The red-headed stranger
Singer-songwriter James Finch Jr. emerges as a bright light in the local Americana movement
James Finch Jr. was bored.
The 23-year-old singer-songwriter, already an accomplished musician, was drifting into the easy torpor of a day-to-day existence in Midtown. So, he got an idea: Why not record an album?
“I decided that I was languishing,” he recalled while sitting inside a 21st Street café on a recent rainy December evening. “I was looking for something that would pretty much force me to start playing out more. I was getting to a point, internally, where it was like, I’m gonna either do this, or I’m not. I needed a project. Something to make me focus.”
Luckily, he had a pretty good idea of how to go about it. “I tried to make everything fit together,” he said. “You’ve got those albums throughout music history like that. For me, it’s Red Headed Stranger by Willie Nelson, or The Wall by Pink Floyd. I wanted to do that.
“And it’s worked,” he added. “It’s made me believe in myself.”
The result, a CD he titled Cornbread & Bourbon, contains 12 original songs by Finch, who accompanied his gruff singing voice with various guitars, mandolin, percussion and upright bass; other musicians back him up on fiddle, drums and background vocals. For someone who just turned 23, his musical vision seems wholly realized. If the late acoustic-guitar giant John Fahey had a singing voice like early Tom Waits and could write songs that evoked the Band, he would have sounded like Finch does now.
“I been thinking ’bout four or five women that I’d like to trick into bed,” Finch wheezes over a finger-picked 12-string on “Tiny Chain,” the album’s opening track. “Maybe it’s the nature of being a man …” The next lines Finch mangles like someone whose esophagus just backed up after he threw down a double shot of Old Grand-dad, but it sounds something like: “…or the curse of alcohol, a limousine ride straight to the bar.” It’s a line that would do Johnny Cash—apparently the patron saint of local singer-songwriters—proud.
Finch casts a long shadow; his close-cropped red hair and patch of chin whiskers give him the presence of someone out of time, like a figure from an old Civil War photo. Although his parents were Hoosiers, he grew up here, in South Sacramento. Later, his family moved to the north end of downtown, just east of Alkali Flat. He started playing music pretty early.

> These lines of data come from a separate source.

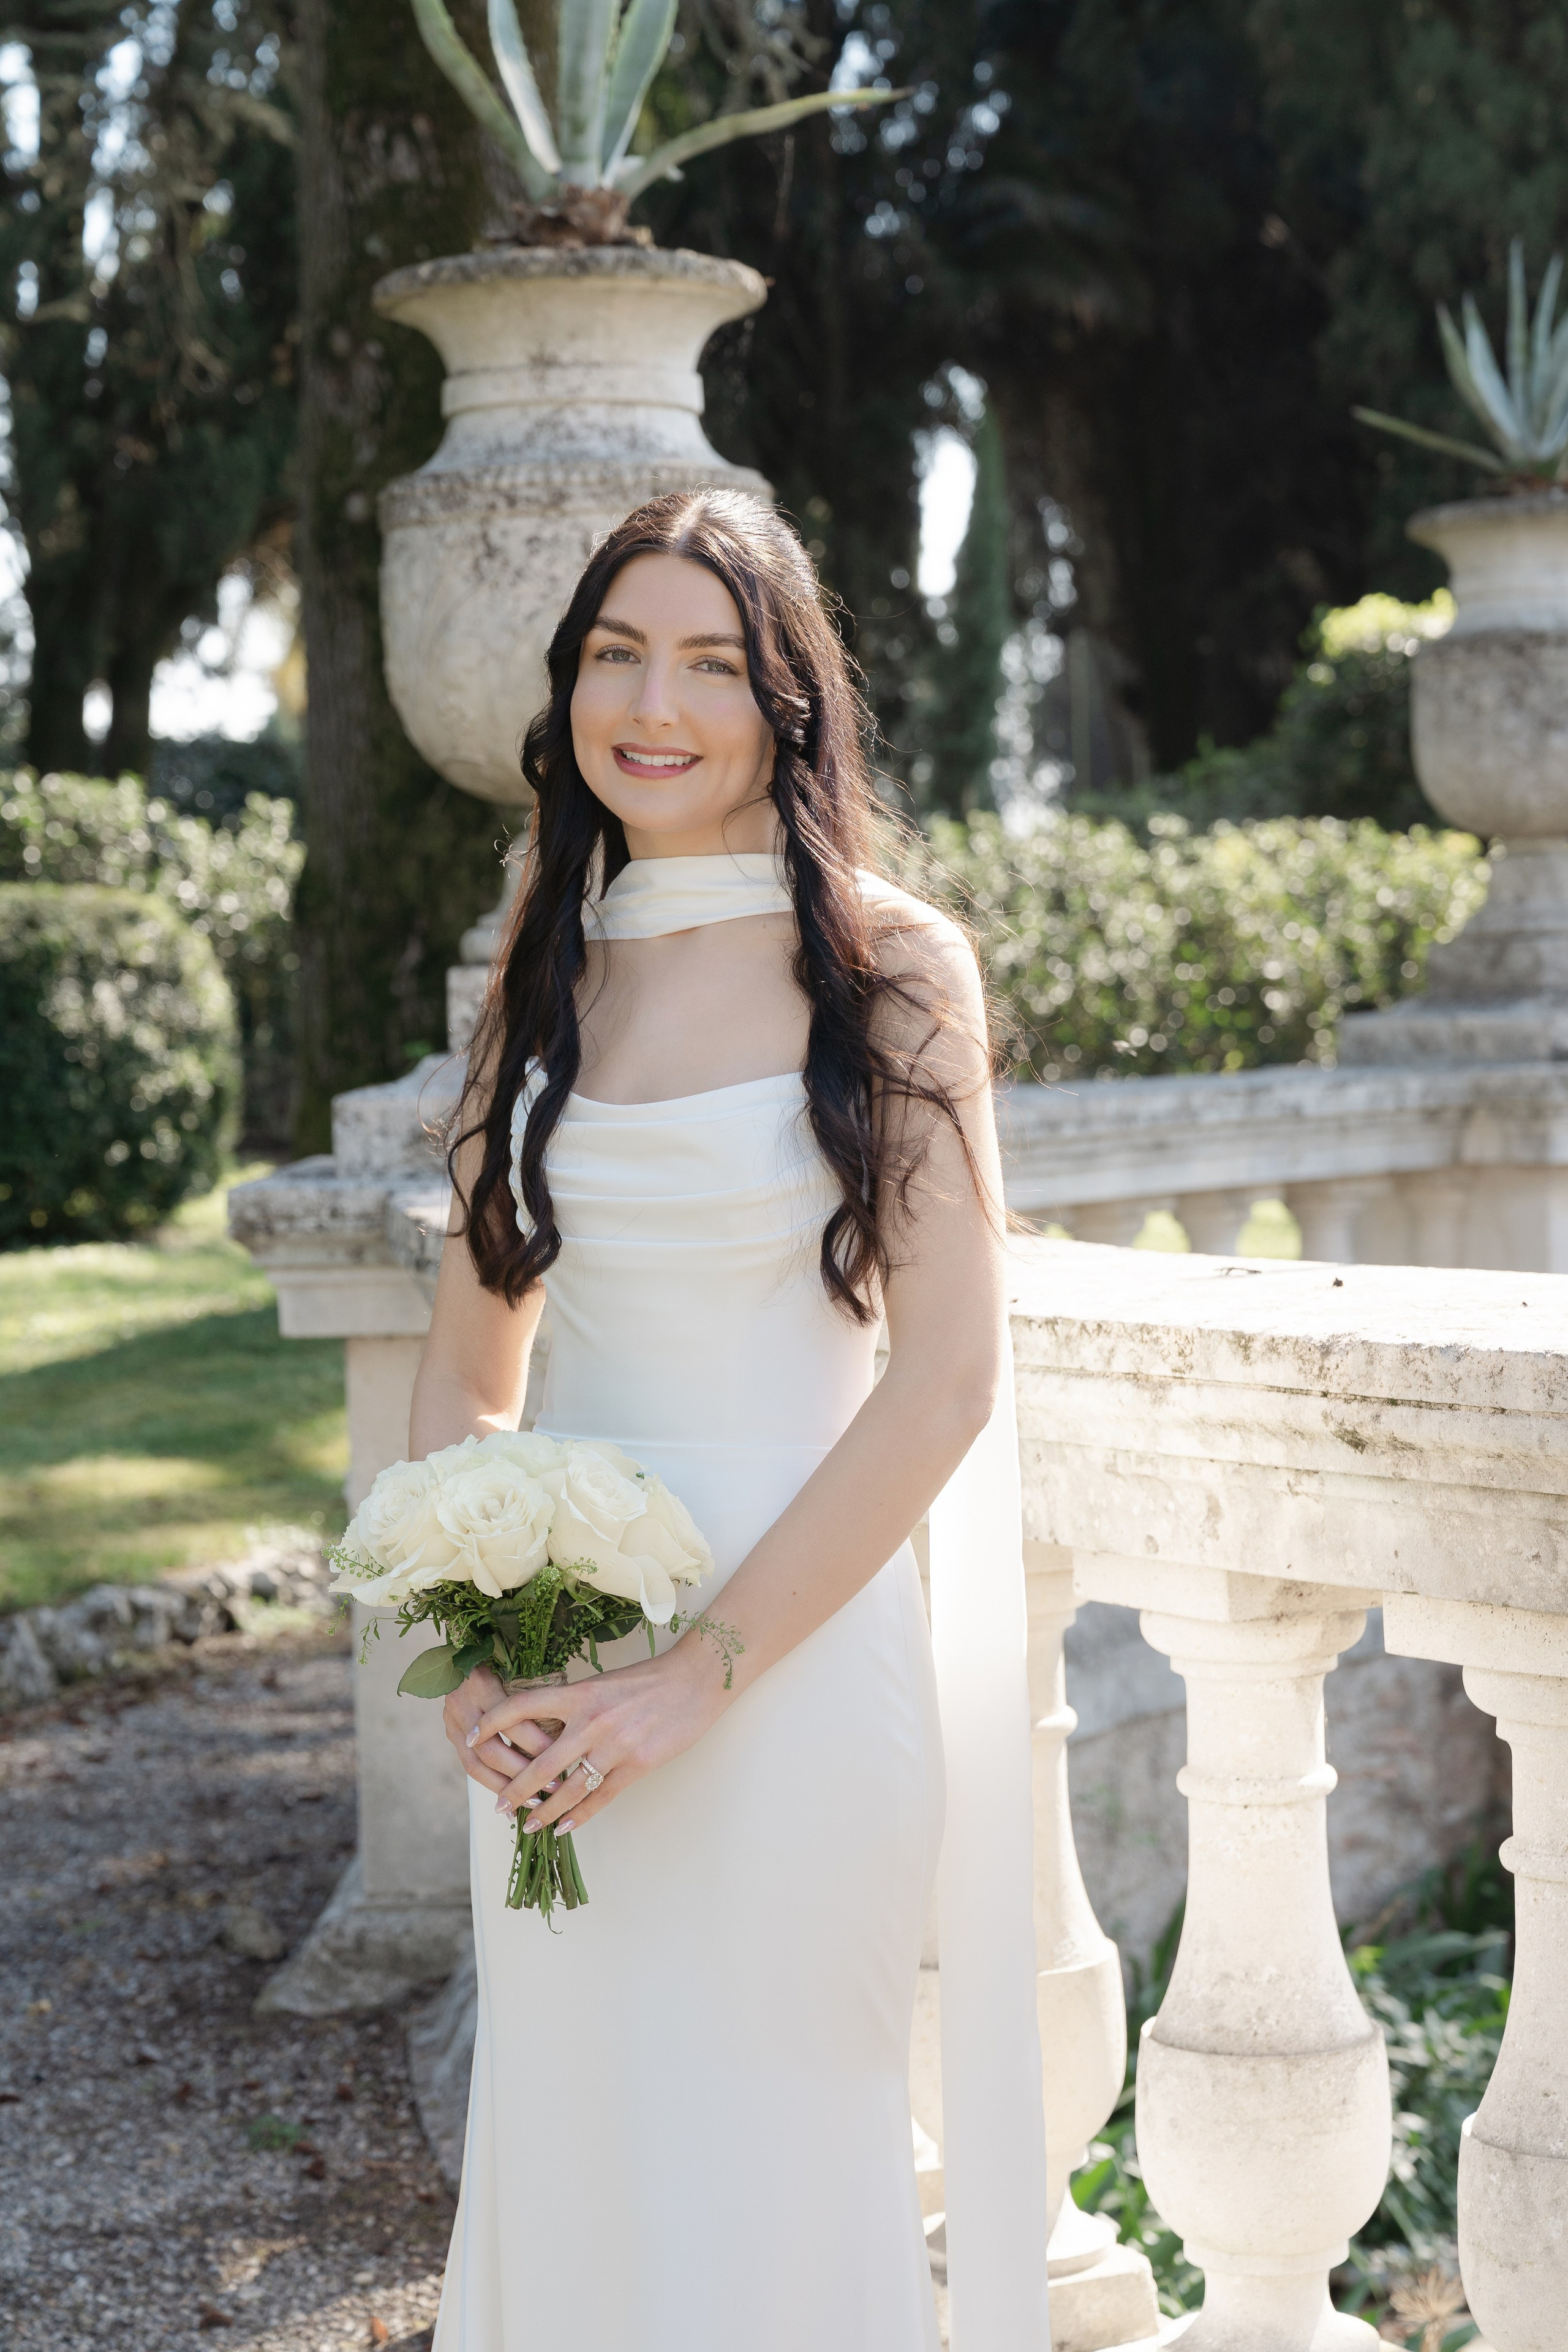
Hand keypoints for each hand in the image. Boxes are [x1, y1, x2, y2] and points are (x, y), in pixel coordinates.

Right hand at [443, 1663, 556, 1797]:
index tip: (562, 1757)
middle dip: (523, 1772)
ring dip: (507, 1787)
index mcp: (481, 1681)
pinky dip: (493, 1786)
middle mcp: (461, 1703)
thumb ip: (535, 1698)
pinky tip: (510, 1806)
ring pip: (476, 1765)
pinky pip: (470, 1767)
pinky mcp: (451, 1735)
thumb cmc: (505, 1661)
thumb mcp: (519, 1670)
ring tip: (534, 1802)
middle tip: (552, 1786)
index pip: (509, 1719)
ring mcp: (451, 1721)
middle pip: (491, 1748)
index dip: (535, 1741)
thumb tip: (567, 1734)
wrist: (463, 1656)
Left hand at [466, 1638, 731, 1837]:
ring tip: (528, 1825)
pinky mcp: (637, 1765)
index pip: (521, 1706)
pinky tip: (565, 1827)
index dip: (491, 1723)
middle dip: (515, 1789)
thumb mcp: (604, 1683)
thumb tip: (543, 1729)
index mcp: (579, 1693)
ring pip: (568, 1788)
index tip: (470, 1737)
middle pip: (540, 1762)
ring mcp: (614, 1745)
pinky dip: (580, 1816)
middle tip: (498, 1806)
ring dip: (545, 1811)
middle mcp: (591, 1719)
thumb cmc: (650, 1680)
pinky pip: (601, 1797)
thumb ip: (575, 1706)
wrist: (695, 1680)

At age 15, he joined the local jam combo Uncle Harlan’s Band as its bassist. “I was gigging in bars when I was 16 years old,” he said. “I was the bass player before the series of, like, eight or nine bass players.” He left Uncle Harlan’s Band in 1997.
“That band was kinda like Spinal Tap,” he said, laughing.
Finch started writing his own songs about four years ago. “The first song that I really remember writing, I wrote during history class,” he recalled. “I usually write away from my guitar; I start with the melody and the words, and I figure it out on guitar later. I write a song, and then I simplify it down to three chords.”
Although not a genuine hillbilly, Finch figured out where he wanted to go, musically, and traced a path backward via old recordings of the masters. “I honestly think there’s a conflagration going on in American roots-based music right now,” he said, citing the success of Ryan Adams and the soundtrack from O Brother, Where Art Thou, along with the bible of resurgent Americana, No Depression magazine.
Now that Finch has a finished record to get him off his ass and onto the stage, he’s begun to introduce his music at venues around town. He shared a bill at True Love Coffeehouse on a recent Saturday with two of the key figures in Sacramento’s current roots-music renaissance, Jackie Greene and Las Pesadillas songwriter Noah Nelson, who was performing solo that night. And Finch occasionally plays bass with songwriter Bill Harper’s band, Derelict Country. “I’m booked every weekend into late January,” Finch said.
Check your local listings and go see this guy.